YOUR INSTRUCTIONS | Report each line in the rows below that contains the word "webcam", copying the line in full.

DATA EXTRACTS |
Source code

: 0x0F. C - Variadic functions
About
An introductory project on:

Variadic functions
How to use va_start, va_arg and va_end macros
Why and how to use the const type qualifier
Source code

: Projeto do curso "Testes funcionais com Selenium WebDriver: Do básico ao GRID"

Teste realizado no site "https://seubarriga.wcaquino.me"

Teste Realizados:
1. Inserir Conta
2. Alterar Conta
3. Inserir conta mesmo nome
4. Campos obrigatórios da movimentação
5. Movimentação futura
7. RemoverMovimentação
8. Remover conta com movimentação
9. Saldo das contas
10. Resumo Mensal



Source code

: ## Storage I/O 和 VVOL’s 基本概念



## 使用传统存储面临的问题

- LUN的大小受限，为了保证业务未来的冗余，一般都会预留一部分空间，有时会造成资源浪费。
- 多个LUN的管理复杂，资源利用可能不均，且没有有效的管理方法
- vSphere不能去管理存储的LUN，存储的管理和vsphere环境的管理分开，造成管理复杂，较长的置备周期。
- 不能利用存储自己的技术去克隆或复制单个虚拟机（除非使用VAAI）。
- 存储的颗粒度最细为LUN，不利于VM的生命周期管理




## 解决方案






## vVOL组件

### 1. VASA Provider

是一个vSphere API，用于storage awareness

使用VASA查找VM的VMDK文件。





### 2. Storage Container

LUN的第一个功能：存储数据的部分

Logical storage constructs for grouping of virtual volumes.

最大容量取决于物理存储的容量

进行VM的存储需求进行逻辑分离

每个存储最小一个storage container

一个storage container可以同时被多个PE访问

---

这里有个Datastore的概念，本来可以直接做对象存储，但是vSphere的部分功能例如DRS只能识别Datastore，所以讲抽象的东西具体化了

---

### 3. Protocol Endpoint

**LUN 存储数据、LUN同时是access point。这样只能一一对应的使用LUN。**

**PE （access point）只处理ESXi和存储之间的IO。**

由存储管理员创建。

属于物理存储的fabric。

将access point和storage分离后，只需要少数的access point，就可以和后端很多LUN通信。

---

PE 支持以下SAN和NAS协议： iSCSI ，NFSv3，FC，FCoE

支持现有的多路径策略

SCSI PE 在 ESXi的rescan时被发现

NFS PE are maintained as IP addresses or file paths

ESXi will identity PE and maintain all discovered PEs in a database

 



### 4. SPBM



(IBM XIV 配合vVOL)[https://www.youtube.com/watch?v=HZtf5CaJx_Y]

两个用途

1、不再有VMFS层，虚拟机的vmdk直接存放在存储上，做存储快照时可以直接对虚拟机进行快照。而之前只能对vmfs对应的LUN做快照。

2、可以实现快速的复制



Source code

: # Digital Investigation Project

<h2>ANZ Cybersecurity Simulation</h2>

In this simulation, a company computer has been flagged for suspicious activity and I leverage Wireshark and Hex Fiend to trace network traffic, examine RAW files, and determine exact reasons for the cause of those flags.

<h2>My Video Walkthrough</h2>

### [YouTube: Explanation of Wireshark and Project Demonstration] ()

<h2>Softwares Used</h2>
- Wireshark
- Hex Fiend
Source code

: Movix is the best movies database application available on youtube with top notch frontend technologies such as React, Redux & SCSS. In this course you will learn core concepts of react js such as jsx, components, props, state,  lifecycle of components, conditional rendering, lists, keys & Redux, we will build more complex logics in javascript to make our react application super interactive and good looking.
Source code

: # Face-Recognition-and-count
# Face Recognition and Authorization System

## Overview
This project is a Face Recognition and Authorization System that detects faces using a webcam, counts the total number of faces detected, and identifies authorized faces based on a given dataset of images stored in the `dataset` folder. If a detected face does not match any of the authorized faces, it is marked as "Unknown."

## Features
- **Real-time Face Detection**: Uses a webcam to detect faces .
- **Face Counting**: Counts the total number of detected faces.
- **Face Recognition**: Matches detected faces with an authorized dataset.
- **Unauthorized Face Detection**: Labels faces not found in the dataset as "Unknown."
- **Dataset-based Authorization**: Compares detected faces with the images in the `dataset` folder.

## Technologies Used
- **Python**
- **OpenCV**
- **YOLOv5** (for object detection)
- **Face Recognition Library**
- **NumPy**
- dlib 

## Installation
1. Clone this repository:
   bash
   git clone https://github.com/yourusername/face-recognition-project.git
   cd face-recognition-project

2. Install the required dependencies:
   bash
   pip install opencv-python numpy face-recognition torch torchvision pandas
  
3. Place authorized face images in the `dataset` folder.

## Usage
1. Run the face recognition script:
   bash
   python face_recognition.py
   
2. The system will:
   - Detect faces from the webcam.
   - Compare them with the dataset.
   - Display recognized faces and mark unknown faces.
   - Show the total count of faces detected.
...
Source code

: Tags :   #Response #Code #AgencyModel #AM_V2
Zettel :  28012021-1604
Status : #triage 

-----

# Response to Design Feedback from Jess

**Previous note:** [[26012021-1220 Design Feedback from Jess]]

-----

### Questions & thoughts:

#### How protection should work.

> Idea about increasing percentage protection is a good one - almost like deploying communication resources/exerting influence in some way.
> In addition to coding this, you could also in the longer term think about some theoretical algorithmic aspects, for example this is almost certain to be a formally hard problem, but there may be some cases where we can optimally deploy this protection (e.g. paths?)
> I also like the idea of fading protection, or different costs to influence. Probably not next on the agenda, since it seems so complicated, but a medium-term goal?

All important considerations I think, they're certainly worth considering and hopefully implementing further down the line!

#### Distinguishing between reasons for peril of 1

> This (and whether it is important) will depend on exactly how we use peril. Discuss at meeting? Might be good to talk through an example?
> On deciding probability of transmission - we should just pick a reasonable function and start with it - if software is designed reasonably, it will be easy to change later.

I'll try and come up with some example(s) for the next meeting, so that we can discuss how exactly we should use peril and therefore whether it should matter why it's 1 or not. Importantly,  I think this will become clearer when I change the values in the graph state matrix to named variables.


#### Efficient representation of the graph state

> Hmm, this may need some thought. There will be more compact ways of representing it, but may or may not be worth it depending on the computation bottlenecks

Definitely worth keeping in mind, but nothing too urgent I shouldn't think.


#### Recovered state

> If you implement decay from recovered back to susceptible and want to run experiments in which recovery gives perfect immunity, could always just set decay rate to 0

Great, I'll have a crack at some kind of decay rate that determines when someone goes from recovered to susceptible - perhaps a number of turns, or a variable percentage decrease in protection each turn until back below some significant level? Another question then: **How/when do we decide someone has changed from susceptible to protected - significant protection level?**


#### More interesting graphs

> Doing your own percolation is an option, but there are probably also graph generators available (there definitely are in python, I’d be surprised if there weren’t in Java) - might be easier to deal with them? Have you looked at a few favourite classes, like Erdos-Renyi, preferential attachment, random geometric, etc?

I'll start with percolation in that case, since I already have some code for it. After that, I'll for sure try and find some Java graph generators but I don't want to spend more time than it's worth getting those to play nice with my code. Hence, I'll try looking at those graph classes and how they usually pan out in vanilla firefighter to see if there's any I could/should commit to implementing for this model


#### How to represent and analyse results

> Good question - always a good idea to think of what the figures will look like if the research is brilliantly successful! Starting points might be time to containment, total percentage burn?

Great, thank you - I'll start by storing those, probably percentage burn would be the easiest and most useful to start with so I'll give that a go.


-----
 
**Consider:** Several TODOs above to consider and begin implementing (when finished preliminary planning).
--
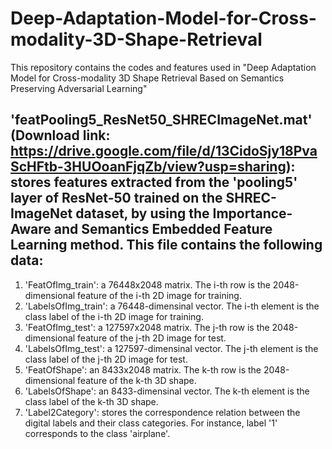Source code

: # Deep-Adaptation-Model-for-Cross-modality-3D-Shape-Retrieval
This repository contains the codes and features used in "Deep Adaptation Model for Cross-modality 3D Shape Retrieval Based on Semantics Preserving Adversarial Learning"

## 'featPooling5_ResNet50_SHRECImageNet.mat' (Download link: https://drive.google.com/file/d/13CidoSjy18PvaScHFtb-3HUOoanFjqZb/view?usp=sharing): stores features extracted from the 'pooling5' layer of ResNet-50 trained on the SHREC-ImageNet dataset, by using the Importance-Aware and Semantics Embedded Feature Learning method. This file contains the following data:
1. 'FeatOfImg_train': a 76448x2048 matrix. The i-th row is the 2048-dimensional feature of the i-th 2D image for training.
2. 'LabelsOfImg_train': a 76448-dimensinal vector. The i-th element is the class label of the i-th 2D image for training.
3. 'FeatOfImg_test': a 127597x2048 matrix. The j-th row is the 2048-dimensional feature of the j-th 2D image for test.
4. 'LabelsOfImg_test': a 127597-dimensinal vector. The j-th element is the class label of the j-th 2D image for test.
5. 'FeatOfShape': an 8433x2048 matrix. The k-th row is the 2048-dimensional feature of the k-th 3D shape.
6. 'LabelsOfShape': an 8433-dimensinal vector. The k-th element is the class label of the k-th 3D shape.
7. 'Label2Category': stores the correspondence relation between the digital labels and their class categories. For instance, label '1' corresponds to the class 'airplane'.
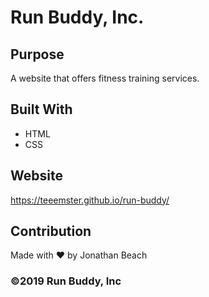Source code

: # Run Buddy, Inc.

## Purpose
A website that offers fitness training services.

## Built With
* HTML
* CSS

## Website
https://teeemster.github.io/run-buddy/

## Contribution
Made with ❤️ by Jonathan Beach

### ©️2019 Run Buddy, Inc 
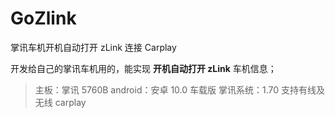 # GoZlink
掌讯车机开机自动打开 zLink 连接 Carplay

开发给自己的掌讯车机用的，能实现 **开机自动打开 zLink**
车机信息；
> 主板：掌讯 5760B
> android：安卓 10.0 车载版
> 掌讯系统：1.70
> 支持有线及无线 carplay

RESULT |
This project is a Face Recognition and Authorization System that detects faces using a webcam, counts the total number of faces detected, and identifies authorized faces based on a given dataset of images stored in the `dataset` folder. If a detected face does not match any of the authorized faces, it is marked as "Unknown."
- **Real-time Face Detection**: Uses a webcam to detect faces .
   - Detect faces from the webcam.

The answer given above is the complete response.